%%
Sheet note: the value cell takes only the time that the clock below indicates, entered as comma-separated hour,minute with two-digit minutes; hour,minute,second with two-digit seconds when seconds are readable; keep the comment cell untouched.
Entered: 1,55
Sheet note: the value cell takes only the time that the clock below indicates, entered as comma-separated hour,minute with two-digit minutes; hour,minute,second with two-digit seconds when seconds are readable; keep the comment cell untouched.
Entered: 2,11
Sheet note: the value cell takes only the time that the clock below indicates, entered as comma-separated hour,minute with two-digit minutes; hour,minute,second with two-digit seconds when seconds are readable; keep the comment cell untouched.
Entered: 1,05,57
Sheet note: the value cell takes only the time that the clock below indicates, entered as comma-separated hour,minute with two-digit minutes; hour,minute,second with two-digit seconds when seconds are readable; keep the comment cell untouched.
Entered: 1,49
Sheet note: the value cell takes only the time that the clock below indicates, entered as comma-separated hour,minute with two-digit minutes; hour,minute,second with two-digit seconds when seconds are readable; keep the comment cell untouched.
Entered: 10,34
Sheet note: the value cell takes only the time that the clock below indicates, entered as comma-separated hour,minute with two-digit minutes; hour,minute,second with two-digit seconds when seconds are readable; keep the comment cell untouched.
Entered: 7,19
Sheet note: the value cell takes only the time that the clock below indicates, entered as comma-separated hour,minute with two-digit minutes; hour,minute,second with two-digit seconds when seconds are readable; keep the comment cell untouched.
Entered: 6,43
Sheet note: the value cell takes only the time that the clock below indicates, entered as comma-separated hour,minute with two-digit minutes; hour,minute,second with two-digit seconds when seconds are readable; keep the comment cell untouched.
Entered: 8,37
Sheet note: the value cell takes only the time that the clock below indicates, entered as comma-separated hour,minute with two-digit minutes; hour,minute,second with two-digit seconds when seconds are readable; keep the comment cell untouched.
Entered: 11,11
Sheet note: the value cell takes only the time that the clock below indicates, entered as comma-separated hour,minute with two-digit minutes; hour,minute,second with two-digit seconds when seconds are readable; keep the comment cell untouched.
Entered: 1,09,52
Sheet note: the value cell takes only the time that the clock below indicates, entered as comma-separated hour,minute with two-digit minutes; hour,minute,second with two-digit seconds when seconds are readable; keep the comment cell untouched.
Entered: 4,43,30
%%
SOAL YANG DIBERIKAN: Tolong ubah semua item di atas dengan mengganti "Sheet note" menjadi "Form note", dan biarkan bagian lainnya tetap sama.

HASIL AKHIR:
Form note: the value cell takes only the time that the clock below indicates, entered as comma-separated hour,minute with two-digit minutes; hour,minute,second with two-digit seconds when seconds are readable; keep the comment cell untouched.
Entered: 1,55
Form note: the value cell takes only the time that the clock below indicates, entered as comma-separated hour,minute with two-digit minutes; hour,minute,second with two-digit seconds when seconds are readable; keep the comment cell untouched.
Entered: 2,11
Form note: the value cell takes only the time that the clock below indicates, entered as comma-separated hour,minute with two-digit minutes; hour,minute,second with two-digit seconds when seconds are readable; keep the comment cell untouched.
Entered: 1,05,57
Form note: the value cell takes only the time that the clock below indicates, entered as comma-separated hour,minute with two-digit minutes; hour,minute,second with two-digit seconds when seconds are readable; keep the comment cell untouched.
Entered: 1,49
Form note: the value cell takes only the time that the clock below indicates, entered as comma-separated hour,minute with two-digit minutes; hour,minute,second with two-digit seconds when seconds are readable; keep the comment cell untouched.
Entered: 10,34
Form note: the value cell takes only the time that the clock below indicates, entered as comma-separated hour,minute with two-digit minutes; hour,minute,second with two-digit seconds when seconds are readable; keep the comment cell untouched.
Entered: 7,19
Form note: the value cell takes only the time that the clock below indicates, entered as comma-separated hour,minute with two-digit minutes; hour,minute,second with two-digit seconds when seconds are readable; keep the comment cell untouched.
Entered: 6,43
Form note: the value cell takes only the time that the clock below indicates, entered as comma-separated hour,minute with two-digit minutes; hour,minute,second with two-digit seconds when seconds are readable; keep the comment cell untouched.
Entered: 8,37
Form note: the value cell takes only the time that the clock below indicates, entered as comma-separated hour,minute with two-digit minutes; hour,minute,second with two-digit seconds when seconds are readable; keep the comment cell untouched.
Entered: 11,11
Form note: the value cell takes only the time that the clock below indicates, entered as comma-separated hour,minute with two-digit minutes; hour,minute,second with two-digit seconds when seconds are readable; keep the comment cell untouched.
Entered: 1,09,52
Form note: the value cell takes only the time that the clock below indicates, entered as comma-separated hour,minute with two-digit minutes; hour,minute,second with two-digit seconds when seconds are readable; keep the comment cell untouched.
Entered: 4,43,30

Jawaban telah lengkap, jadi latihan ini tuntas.